Ia menegaskan, cuaca ekstrem karena perubahan iklim bisa menyebabkan ibu hamil mengalami hipertensi dan melahirkan secara prematur. “[KemenPPA] memastikan bagaimana perempuan ataupun remaja perempuan, ibu hamil yang membutuhkan sarana fasilitas kesehatan di lokasi pengungsian tetap ada,” imbuhnya.

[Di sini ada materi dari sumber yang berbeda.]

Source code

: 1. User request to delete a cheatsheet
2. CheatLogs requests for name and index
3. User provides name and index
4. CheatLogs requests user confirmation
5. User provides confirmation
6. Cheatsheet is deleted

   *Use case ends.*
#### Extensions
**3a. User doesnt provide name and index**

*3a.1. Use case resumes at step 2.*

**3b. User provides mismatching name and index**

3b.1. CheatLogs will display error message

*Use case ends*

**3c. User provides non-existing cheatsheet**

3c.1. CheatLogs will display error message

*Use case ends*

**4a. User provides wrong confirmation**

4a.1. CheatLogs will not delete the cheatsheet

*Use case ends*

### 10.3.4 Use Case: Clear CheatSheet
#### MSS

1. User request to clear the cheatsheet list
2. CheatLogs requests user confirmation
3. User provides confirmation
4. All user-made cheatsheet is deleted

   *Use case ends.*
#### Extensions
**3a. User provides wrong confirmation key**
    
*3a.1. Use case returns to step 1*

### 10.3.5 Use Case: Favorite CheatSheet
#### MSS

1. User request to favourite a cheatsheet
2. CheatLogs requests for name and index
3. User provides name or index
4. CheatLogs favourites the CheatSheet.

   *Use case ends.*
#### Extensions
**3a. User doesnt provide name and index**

Ia menambahkan, KemenPPA juga telah berkomitmen untuk mengarusutamakan kesetaraan gender dalam aksi perubahan iklim. Di antaranya adalah memastikan kesetaraan gender sudah masuk dalam Rencana Pembangunan Jangka Menengah Nasional 2025-2045. “Peran KemenPPA terus mendorong pemerintah pusat dan daerah untuk mengarusutamakan kesetaraan gender mulai dari penyusunan anggaran hingga pelaporan di seluruh sektor pembangunan,” imbuhnya.
Dari sisi anak muda, Aditya mengatakan, banyak perempuan yang mengalami pelecehan baik verbal maupun non-verbal akibat krisis iklim ini. Hal itu, ia ketahui setelah mengikuti pelatihan Photovoice untuk menggali dampak krisis iklim terhadap kesehatan reproduksi melalui seni fotografi. “Saya angkat dalam photovoice dampak krisis iklim itu, perempuan banyak mengalami gatal-gatal di area payudara dan vagina karena air,” imbuhnya.
Sementara itu, dari sisi media, Minnie berharap, program CERAH bisa memberikan informasi dalam memberitakan terkait dengan isu krisis iklim dan kesehatan. “Informasi data dan informasi fakta-fakta lapangan teman-teman media dari program CERAH berharap bantuan saling membantu memberikan informasi yang jauh lebih jelas, kalau pun menuliskan lebih pada solusi, solution journalism jauh memberikan jawaban yang bagus,” pungkasnya.